Personal information
- Born: August 5, 1953 (age 72) New York City, New York
- Nationality: Puerto Rican
- Listed height: 6 ft 7 in (2.01 m)
- Listed weight: 210 lb (95 kg)

Career information
- College: LIU Brooklyn (1972–1975)
- NBA draft: 1975: undrafted
- Playing career: 1969–1991
- Position: Power forward / center

Career history
- 1969–1991: Vaqueros de Bayamón

Career statistics
- Points: 11,549 (18.3 ppg)
- Rebounds: 6,178 (9.8 rpg)
- Assists: 1,078 (1.7 apg)

= Rubén Rodríguez (basketball) =

Puerto Rican basketball player (born 1953)

Rubén Rodríguez Leon (born August 5, 1953) is a Puerto Rican former basketball player. Born in New York City and also a former resident of Los Angeles, California, he played 23 seasons in the Baloncesto Superior Nacional (BSN) tournament.

Many people consider either him to be, along with José Ortíz, Raymond Dalmau, Juan Vicens, Rafael Valle, Georgie Torres or Mario Morales, the greatest or one of the greatest basketball players in Puerto Rico's national tournament's history. He was one of only five players (Morales, Dalmau, Georgie Torres and Mario Butler being the other four) to reach 10,000 or more points during his BSN career, and for a long time, was the second best scorer ever behind Dalmau.

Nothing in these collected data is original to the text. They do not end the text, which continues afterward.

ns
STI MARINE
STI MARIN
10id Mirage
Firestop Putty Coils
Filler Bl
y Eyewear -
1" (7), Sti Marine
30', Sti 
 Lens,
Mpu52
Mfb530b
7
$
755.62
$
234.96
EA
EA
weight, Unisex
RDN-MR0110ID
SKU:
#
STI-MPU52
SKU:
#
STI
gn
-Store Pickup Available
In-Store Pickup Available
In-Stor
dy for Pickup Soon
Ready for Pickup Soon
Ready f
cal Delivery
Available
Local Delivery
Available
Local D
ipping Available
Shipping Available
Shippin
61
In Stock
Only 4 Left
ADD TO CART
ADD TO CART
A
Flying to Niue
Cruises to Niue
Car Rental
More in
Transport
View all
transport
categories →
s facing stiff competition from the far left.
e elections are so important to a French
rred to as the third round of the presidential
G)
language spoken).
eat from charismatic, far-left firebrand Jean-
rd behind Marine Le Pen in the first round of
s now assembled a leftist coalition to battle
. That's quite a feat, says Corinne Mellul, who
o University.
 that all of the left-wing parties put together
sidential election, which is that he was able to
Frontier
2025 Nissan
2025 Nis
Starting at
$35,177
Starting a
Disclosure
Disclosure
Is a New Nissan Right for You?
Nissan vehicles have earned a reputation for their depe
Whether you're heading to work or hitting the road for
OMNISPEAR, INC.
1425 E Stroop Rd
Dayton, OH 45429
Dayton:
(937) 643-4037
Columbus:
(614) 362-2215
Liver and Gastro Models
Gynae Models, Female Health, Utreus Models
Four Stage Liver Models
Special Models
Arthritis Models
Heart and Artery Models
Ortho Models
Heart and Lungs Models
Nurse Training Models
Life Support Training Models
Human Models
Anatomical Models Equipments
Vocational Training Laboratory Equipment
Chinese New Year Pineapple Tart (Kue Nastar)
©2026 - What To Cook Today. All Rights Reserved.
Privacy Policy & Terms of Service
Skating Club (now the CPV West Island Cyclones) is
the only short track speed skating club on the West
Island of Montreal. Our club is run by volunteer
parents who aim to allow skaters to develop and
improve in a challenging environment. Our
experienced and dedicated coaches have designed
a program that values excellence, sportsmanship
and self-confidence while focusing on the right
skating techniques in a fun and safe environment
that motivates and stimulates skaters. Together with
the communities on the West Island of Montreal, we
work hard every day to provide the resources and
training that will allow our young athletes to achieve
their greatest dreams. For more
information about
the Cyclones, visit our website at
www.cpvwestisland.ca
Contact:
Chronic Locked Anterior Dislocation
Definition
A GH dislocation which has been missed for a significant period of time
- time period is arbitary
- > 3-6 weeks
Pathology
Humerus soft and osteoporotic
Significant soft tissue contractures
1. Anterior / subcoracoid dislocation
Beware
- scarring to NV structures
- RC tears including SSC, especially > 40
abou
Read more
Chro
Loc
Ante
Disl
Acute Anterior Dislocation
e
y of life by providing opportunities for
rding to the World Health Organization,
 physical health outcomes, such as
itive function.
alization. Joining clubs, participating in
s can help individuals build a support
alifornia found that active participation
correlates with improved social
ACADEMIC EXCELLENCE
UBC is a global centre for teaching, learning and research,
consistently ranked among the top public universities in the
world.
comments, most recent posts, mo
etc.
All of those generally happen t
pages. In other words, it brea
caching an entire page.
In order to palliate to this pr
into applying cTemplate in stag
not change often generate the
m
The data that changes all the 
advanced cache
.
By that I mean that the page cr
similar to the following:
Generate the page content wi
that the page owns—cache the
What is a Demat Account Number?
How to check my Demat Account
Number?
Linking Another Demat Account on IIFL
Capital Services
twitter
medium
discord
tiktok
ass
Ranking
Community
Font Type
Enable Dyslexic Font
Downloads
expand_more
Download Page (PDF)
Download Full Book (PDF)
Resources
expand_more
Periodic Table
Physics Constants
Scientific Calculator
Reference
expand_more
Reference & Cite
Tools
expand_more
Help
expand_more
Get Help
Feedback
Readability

Rodríguez spent his whole career with the Vaqueros de Bayamon of Bayamón. With the Vaqueros, he won 8 national championships, in 1969, five in a row from 1971 to 1975, one in 1981 and one in 1988, the year that the team inaugurated his actual venue, that carries his name, the Rubén Rodríguez Coliseum. He also garnered the MVP award in 1979, and, once the three-point shot was established for the first time in the Puerto Rican tournament during the 1980 season, he started making shots from behind the three-point line too.

Rodríguez was a member of the Puerto Rican national basketball team, playing in many international tournaments such as the Olympic Games and Pan American Games. Rodríguez for Team Puerto Rico played against Michael Jordan for Team USA, in Bayamon, in 1983.

He retired from basketball in 1991. He tried several times to coach a basketball team in the Puerto Rico League, BSN, but without success. His most recent attempt was with the Bayamón team in 2002. He started the season 0-5 and was eventually fired. He is now a basketball analyst for several radio shows in Puerto Rico.